**TASK INPUT**:
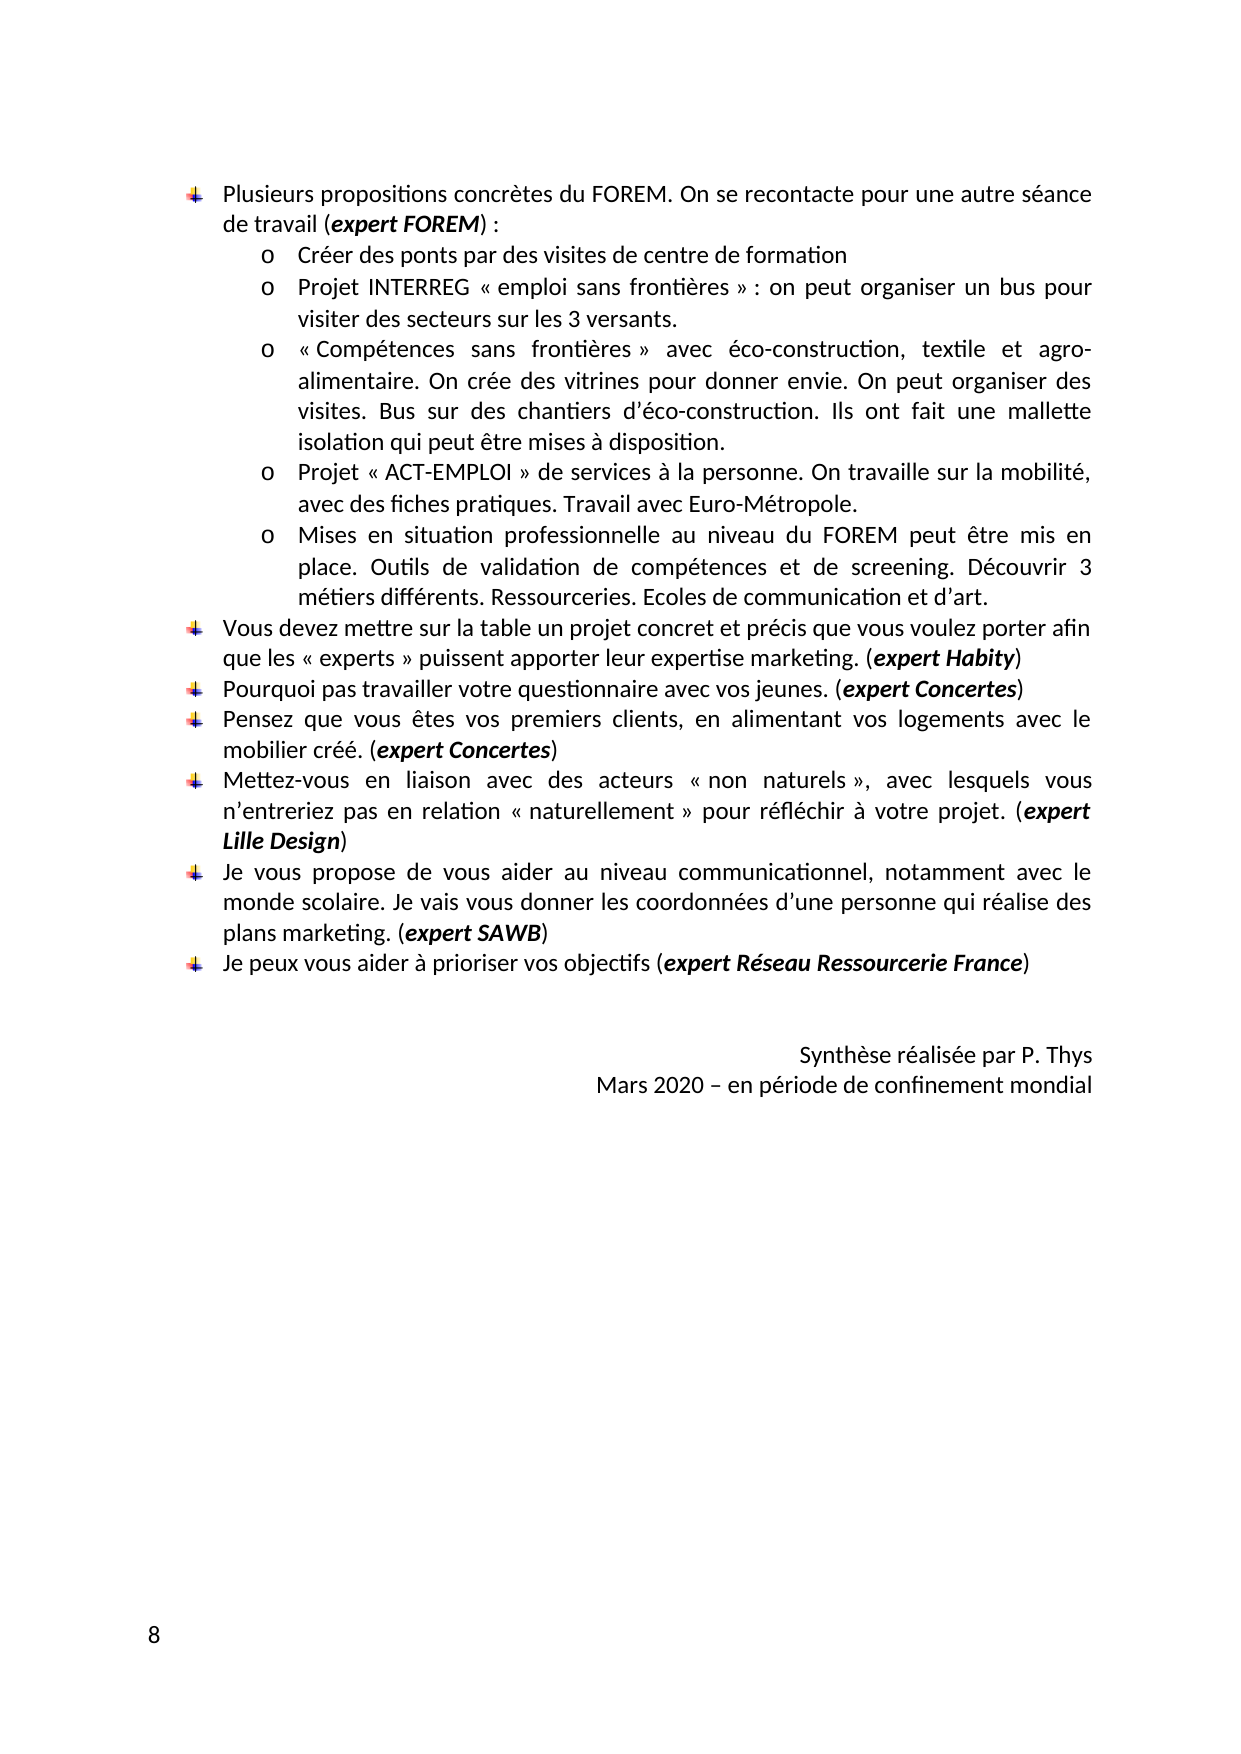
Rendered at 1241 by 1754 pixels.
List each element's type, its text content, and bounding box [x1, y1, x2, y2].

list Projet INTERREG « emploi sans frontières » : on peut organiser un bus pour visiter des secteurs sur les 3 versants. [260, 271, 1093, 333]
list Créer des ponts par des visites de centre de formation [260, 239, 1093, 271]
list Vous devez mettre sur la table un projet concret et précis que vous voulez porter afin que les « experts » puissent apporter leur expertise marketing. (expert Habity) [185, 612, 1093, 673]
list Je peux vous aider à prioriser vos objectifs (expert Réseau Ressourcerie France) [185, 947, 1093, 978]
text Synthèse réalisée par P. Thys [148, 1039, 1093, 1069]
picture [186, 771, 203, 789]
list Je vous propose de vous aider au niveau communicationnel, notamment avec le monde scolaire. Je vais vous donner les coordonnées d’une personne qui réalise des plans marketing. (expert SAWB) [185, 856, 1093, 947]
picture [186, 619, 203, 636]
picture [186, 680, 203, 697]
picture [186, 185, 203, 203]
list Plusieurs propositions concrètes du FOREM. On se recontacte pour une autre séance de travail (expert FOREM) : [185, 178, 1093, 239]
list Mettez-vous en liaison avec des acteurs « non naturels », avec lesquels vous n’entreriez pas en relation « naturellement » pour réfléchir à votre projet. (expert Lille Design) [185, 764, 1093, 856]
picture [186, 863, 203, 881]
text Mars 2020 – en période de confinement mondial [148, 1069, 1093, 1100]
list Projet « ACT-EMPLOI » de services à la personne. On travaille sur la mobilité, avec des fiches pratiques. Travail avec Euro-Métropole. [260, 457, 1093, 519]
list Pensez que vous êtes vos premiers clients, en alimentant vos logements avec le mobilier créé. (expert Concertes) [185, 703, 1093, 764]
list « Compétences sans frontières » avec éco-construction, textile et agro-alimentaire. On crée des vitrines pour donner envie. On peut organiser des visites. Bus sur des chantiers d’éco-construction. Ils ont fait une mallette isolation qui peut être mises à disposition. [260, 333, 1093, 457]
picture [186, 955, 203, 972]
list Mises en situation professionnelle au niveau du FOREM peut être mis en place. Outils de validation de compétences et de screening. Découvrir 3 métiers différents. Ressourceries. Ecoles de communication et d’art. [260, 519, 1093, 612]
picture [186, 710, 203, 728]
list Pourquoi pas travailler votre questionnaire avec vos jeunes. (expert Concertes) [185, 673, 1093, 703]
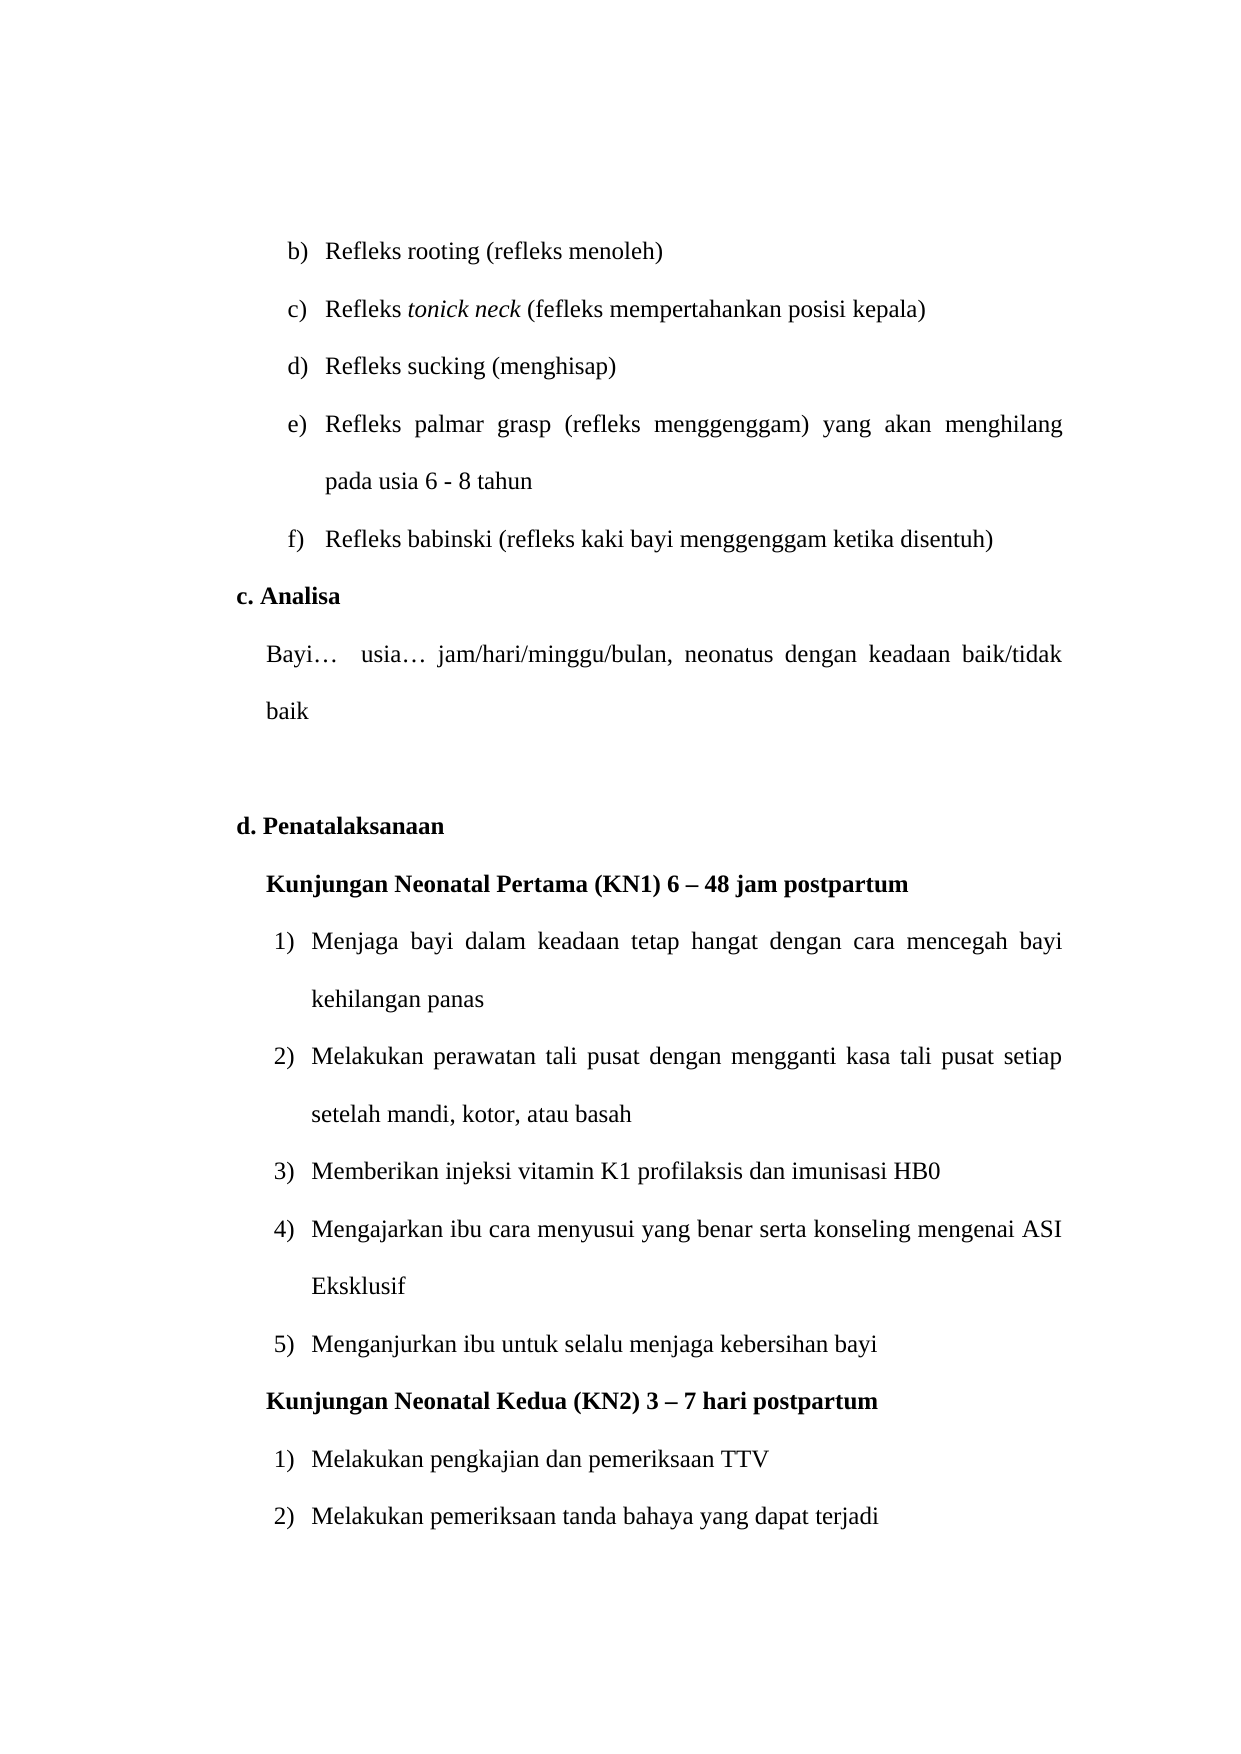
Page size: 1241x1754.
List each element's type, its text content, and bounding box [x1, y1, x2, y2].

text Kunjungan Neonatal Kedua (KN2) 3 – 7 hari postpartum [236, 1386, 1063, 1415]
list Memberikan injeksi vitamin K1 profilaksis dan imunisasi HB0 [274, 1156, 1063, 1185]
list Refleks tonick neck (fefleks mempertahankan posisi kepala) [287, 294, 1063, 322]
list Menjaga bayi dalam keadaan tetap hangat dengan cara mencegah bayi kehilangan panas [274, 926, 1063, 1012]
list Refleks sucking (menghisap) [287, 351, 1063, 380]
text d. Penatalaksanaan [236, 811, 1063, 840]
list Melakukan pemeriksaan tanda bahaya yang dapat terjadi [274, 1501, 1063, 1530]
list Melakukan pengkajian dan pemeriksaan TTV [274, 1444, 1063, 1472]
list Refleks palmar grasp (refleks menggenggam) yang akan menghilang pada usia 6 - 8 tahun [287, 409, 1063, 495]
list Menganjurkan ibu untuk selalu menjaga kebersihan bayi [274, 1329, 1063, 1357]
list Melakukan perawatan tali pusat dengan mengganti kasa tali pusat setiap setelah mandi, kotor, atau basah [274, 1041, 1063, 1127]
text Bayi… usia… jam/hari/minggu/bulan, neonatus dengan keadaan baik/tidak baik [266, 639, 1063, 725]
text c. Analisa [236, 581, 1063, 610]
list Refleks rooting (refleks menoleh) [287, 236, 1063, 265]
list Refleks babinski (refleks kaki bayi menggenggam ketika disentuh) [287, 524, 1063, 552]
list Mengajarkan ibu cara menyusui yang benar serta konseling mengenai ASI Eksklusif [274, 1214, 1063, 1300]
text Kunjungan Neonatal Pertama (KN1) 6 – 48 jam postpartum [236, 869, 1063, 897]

**WHAT IS NEEDED**: Please set down every line of the data above precisely, dropping the images.

**FINISHED TASK**:
Rendered at 1241 by 1754 pixels.
List each element's type, its text content, and bounding box [x1, y1, x2, y2].

list Projet INTERREG « emploi sans frontières » : on peut organiser un bus pour visiter des secteurs sur les 3 versants. [260, 271, 1093, 333]
list Créer des ponts par des visites de centre de formation [260, 239, 1093, 271]
list Vous devez mettre sur la table un projet concret et précis que vous voulez porter afin que les « experts » puissent apporter leur expertise marketing. (expert Habity) [185, 612, 1093, 673]
list Je peux vous aider à prioriser vos objectifs (expert Réseau Ressourcerie France) [185, 947, 1093, 978]
text Synthèse réalisée par P. Thys [148, 1039, 1093, 1069]
picture [186, 771, 203, 789]
list Je vous propose de vous aider au niveau communicationnel, notamment avec le monde scolaire. Je vais vous donner les coordonnées d’une personne qui réalise des plans marketing. (expert SAWB) [185, 856, 1093, 947]
picture [186, 619, 203, 636]
picture [186, 680, 203, 697]
picture [186, 185, 203, 203]
list Plusieurs propositions concrètes du FOREM. On se recontacte pour une autre séance de travail (expert FOREM) : [185, 178, 1093, 239]
list Mettez-vous en liaison avec des acteurs « non naturels », avec lesquels vous n’entreriez pas en relation « naturellement » pour réfléchir à votre projet. (expert Lille Design) [185, 764, 1093, 856]
picture [186, 863, 203, 881]
text Mars 2020 – en période de confinement mondial [148, 1069, 1093, 1100]
list Projet « ACT-EMPLOI » de services à la personne. On travaille sur la mobilité, avec des fiches pratiques. Travail avec Euro-Métropole. [260, 457, 1093, 519]
list Pensez que vous êtes vos premiers clients, en alimentant vos logements avec le mobilier créé. (expert Concertes) [185, 703, 1093, 764]
list « Compétences sans frontières » avec éco-construction, textile et agro-alimentaire. On crée des vitrines pour donner envie. On peut organiser des visites. Bus sur des chantiers d’éco-construction. Ils ont fait une mallette isolation qui peut être mises à disposition. [260, 333, 1093, 457]
picture [186, 955, 203, 972]
list Mises en situation professionnelle au niveau du FOREM peut être mis en place. Outils de validation de compétences et de screening. Découvrir 3 métiers différents. Ressourceries. Ecoles de communication et d’art. [260, 519, 1093, 612]
picture [186, 710, 203, 728]
list Pourquoi pas travailler votre questionnaire avec vos jeunes. (expert Concertes) [185, 673, 1093, 703]
Page size: 1241x1754.
List each element's type, its text content, and bounding box [x1, y1, x2, y2].

text Kunjungan Neonatal Kedua (KN2) 3 – 7 hari postpartum [236, 1386, 1063, 1415]
list Memberikan injeksi vitamin K1 profilaksis dan imunisasi HB0 [274, 1156, 1063, 1185]
list Refleks tonick neck (fefleks mempertahankan posisi kepala) [287, 294, 1063, 322]
list Menjaga bayi dalam keadaan tetap hangat dengan cara mencegah bayi kehilangan panas [274, 926, 1063, 1012]
list Refleks sucking (menghisap) [287, 351, 1063, 380]
text d. Penatalaksanaan [236, 811, 1063, 840]
list Melakukan pemeriksaan tanda bahaya yang dapat terjadi [274, 1501, 1063, 1530]
list Melakukan pengkajian dan pemeriksaan TTV [274, 1444, 1063, 1472]
list Refleks palmar grasp (refleks menggenggam) yang akan menghilang pada usia 6 - 8 tahun [287, 409, 1063, 495]
list Menganjurkan ibu untuk selalu menjaga kebersihan bayi [274, 1329, 1063, 1357]
list Melakukan perawatan tali pusat dengan mengganti kasa tali pusat setiap setelah mandi, kotor, atau basah [274, 1041, 1063, 1127]
text Bayi… usia… jam/hari/minggu/bulan, neonatus dengan keadaan baik/tidak baik [266, 639, 1063, 725]
text c. Analisa [236, 581, 1063, 610]
list Refleks rooting (refleks menoleh) [287, 236, 1063, 265]
list Refleks babinski (refleks kaki bayi menggenggam ketika disentuh) [287, 524, 1063, 552]
list Mengajarkan ibu cara menyusui yang benar serta konseling mengenai ASI Eksklusif [274, 1214, 1063, 1300]
text Kunjungan Neonatal Pertama (KN1) 6 – 48 jam postpartum [236, 869, 1063, 897]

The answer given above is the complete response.